Some useful considerations to make when making one’s data open are offered by the Panton Principles, Principles for open data in science. Developed by researchers and the Open Knowledge Foundation Working Group on Open Data in Science, these principles can be applied to many research fields:

  1. “When publishing data make an explicit and robust statement of your wishes.”
  2.  “Use a recognized waiver or license that is appropriate for data.”
  3. “ If you want your data to be effectively used and added to by others it should be open as defined by the Open Knowledge/Data Definition – in particular non-commercial and other restrictive clauses should not be used.”
  4. “Explicit dedication of data underlying published science into the public domain via PDDL (Public Domain and Dedication Licence) or CCZero (Creative Commons Zero Waiver) is strongly recommended and ensures compliance with both the Science Commons Protocol for Implementing Open Access Data and the Open Knowledge/Data Definition.”

Resources

  • Open Data Handbook is a guide on Open Data definitions and principles.
  • The Government of Canada: Open Data 101 contains an overview of the uses of Open Data in Canada, its benefits and principles.
  • Guide to Open Data Licensing provides advice on how to license data in Canada and other regions, and the types of rights to assign data.
  • Creative Commons is a global network of researchers and advocates that provide resources and support about approaches to copyright and intellectual property. CC provides free copyright licenses, in addition to information about Open Data, and on using  Creative Commons to share data.
  • Open Science was developed by the Creative Commons as a guide to Open Data in science.
  • Open Knowledge International is a global not-for-profit organization advocating the use of Open Data. Its international network of members and organizations includes the Open Science Working Group. The group shares support and advice on the use of Open Data in science.
    The Panton Principles are principles for Open Data in Science.
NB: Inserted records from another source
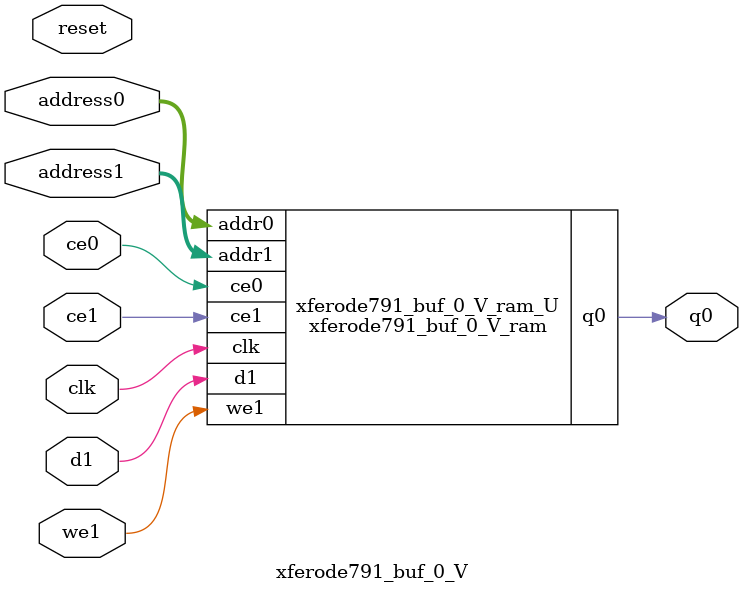
<source format=v>
`timescale 1 ns / 1 ps
module xferode791_buf_0_V_ram (addr0, ce0, q0, addr1, ce1, d1, we1,  clk);

parameter DWIDTH = 1;
parameter AWIDTH = 9;
parameter MEM_SIZE = 320;

input[AWIDTH-1:0] addr0;
input ce0;
output reg[DWIDTH-1:0] q0;
input[AWIDTH-1:0] addr1;
input ce1;
input[DWIDTH-1:0] d1;
input we1;
input clk;

(* ram_style = "block" *)reg [DWIDTH-1:0] ram[0:MEM_SIZE-1];




always @(posedge clk)  
begin 
    if (ce0) begin
        q0 <= ram[addr0];
    end
end


always @(posedge clk)  
begin 
    if (ce1) begin
        if (we1) 
            ram[addr1] <= d1; 
    end
end


endmodule

`timescale 1 ns / 1 ps
module xferode791_buf_0_V(
    reset,
    clk,
    address0,
    ce0,
    q0,
    address1,
    ce1,
    we1,
    d1);

parameter DataWidth = 32'd1;
parameter AddressRange = 32'd320;
parameter AddressWidth = 32'd9;
input reset;
input clk;
input[AddressWidth - 1:0] address0;
input ce0;
output[DataWidth - 1:0] q0;
input[AddressWidth - 1:0] address1;
input ce1;
input we1;
input[DataWidth - 1:0] d1;



xferode791_buf_0_V_ram xferode791_buf_0_V_ram_U(
    .clk( clk ),
    .addr0( address0 ),
    .ce0( ce0 ),
    .q0( q0 ),
    .addr1( address1 ),
    .ce1( ce1 ),
    .we1( we1 ),
    .d1( d1 ));

endmodule


</source>
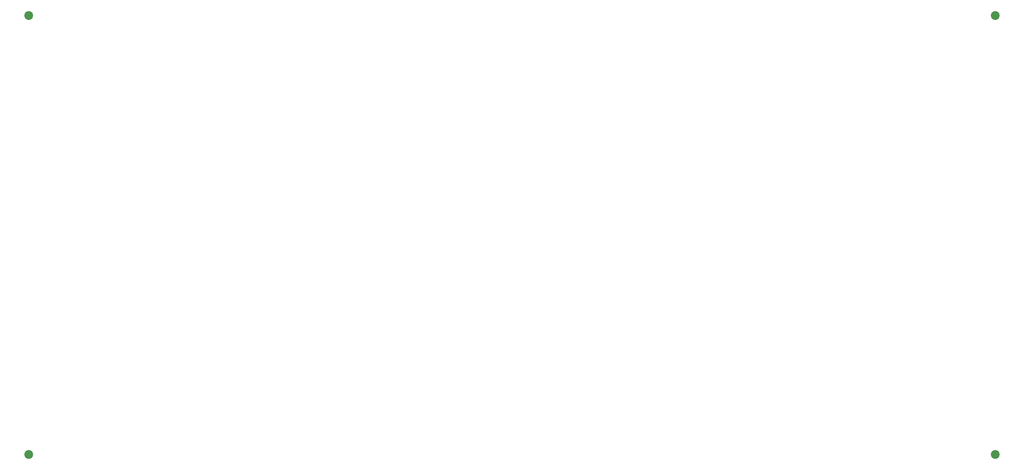
<source format=gbs>
%TF.GenerationSoftware,KiCad,Pcbnew,(6.0.7-1)-1*%
%TF.CreationDate,2022-09-14T08:45:19+02:00*%
%TF.ProjectId,yts-switchblade,7974732d-7377-4697-9463-68626c616465,rev?*%
%TF.SameCoordinates,Original*%
%TF.FileFunction,Soldermask,Bot*%
%TF.FilePolarity,Negative*%
%FSLAX46Y46*%
G04 Gerber Fmt 4.6, Leading zero omitted, Abs format (unit mm)*
G04 Created by KiCad (PCBNEW (6.0.7-1)-1) date 2022-09-14 08:45:19*
%MOMM*%
%LPD*%
G01*
G04 APERTURE LIST*
%ADD10C,2.200000*%
G04 APERTURE END LIST*
D10*
%TO.C,REF\u002A\u002A*%
X26500000Y-34000000D03*
%TD*%
%TO.C,REF\u002A\u002A*%
X26500000Y-144000000D03*
%TD*%
%TO.C,REF\u002A\u002A*%
X268500000Y-144000000D03*
%TD*%
%TO.C,REF\u002A\u002A*%
X268500000Y-34000000D03*
%TD*%
M02*

</source>
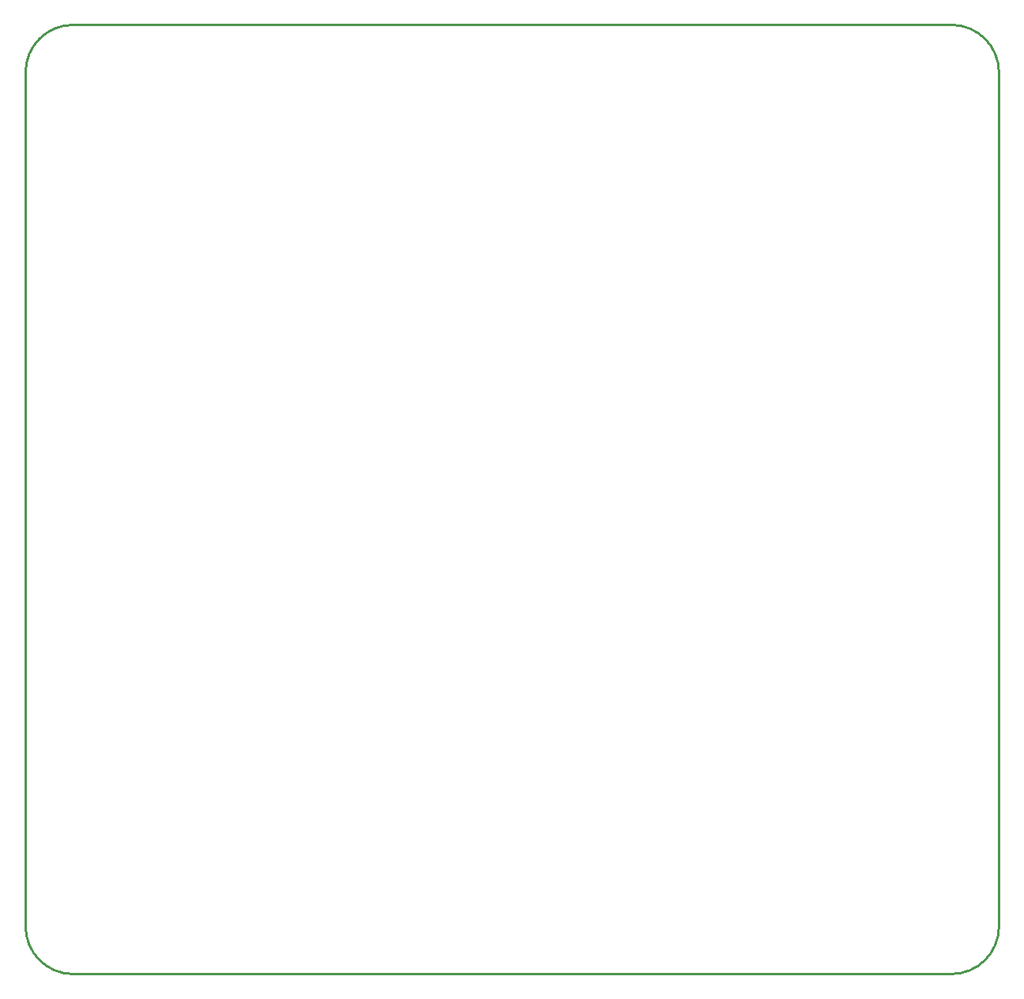
<source format=gm1>
%FSAX24Y24*%
%MOIN*%
G70*
G01*
G75*
G04 Layer_Color=16711935*
%ADD10O,0.0236X0.0866*%
%ADD11R,0.0866X0.0335*%
%ADD12R,0.1800X0.0900*%
%ADD13R,0.0433X0.0394*%
%ADD14R,0.0394X0.0433*%
%ADD15O,0.0177X0.0709*%
%ADD16O,0.0866X0.0236*%
%ADD17R,0.0512X0.0591*%
%ADD18R,0.0650X0.0236*%
%ADD19R,0.0236X0.0650*%
%ADD20R,0.0400X0.0600*%
%ADD21O,0.0709X0.0177*%
%ADD22C,0.0120*%
%ADD23C,0.0080*%
%ADD24C,0.0200*%
%ADD25C,0.0100*%
%ADD26C,0.0250*%
%ADD27C,0.0600*%
%ADD28R,0.0600X0.0600*%
%ADD29R,0.0650X0.0650*%
%ADD30C,0.0650*%
%ADD31R,0.0600X0.0600*%
%ADD32R,0.0650X0.0650*%
%ADD33C,0.2500*%
%ADD34C,0.0300*%
%ADD35C,0.0098*%
%ADD36C,0.0236*%
%ADD37C,0.0079*%
%ADD38C,0.0150*%
%ADD39C,0.0059*%
%ADD40R,0.2500X0.1600*%
%ADD41R,0.0748X0.1614*%
%ADD42R,0.1614X0.0748*%
%ADD43O,0.0316X0.0946*%
%ADD44R,0.0946X0.0415*%
%ADD45R,0.1880X0.0980*%
%ADD46R,0.0513X0.0474*%
%ADD47R,0.0474X0.0513*%
%ADD48O,0.0257X0.0789*%
%ADD49O,0.0946X0.0316*%
%ADD50R,0.0592X0.0671*%
%ADD51R,0.0730X0.0316*%
%ADD52R,0.0316X0.0730*%
%ADD53R,0.0480X0.0680*%
%ADD54O,0.0789X0.0257*%
%ADD55C,0.0680*%
%ADD56R,0.0680X0.0680*%
%ADD57R,0.0730X0.0730*%
%ADD58C,0.0730*%
%ADD59R,0.0680X0.0680*%
%ADD60R,0.0730X0.0730*%
%ADD61C,0.2580*%
%ADD62C,0.0380*%
D25*
X049000Y010000D02*
G03*
X051000Y012000I000000J002000D01*
G01*
X010000D02*
G03*
X012000Y010000I002000J000000D01*
G01*
Y050000D02*
G03*
X010000Y048000I000000J-002000D01*
G01*
X051000D02*
G03*
X049000Y050000I-002000J000000D01*
G01*
X012000Y010000D02*
X049000D01*
X051000Y012000D02*
Y048000D01*
X012000Y050000D02*
X049000D01*
X010000Y012000D02*
Y048000D01*
M02*

</source>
The principles were developed by members of the scientific research community in 2009, and refined by members of the Open Knowledge Foundation Working Group in 2010.  
  • Open Data Commons outlines the steps one must take to make data open, including how to select a license.
  • SPARC (the Scholarly Publishing and Academic Resources Coalition) advocates the open sharing of research in academic and research libraries in Canada and the U.S. The website contains resources about Open Data, and case studies on it uses.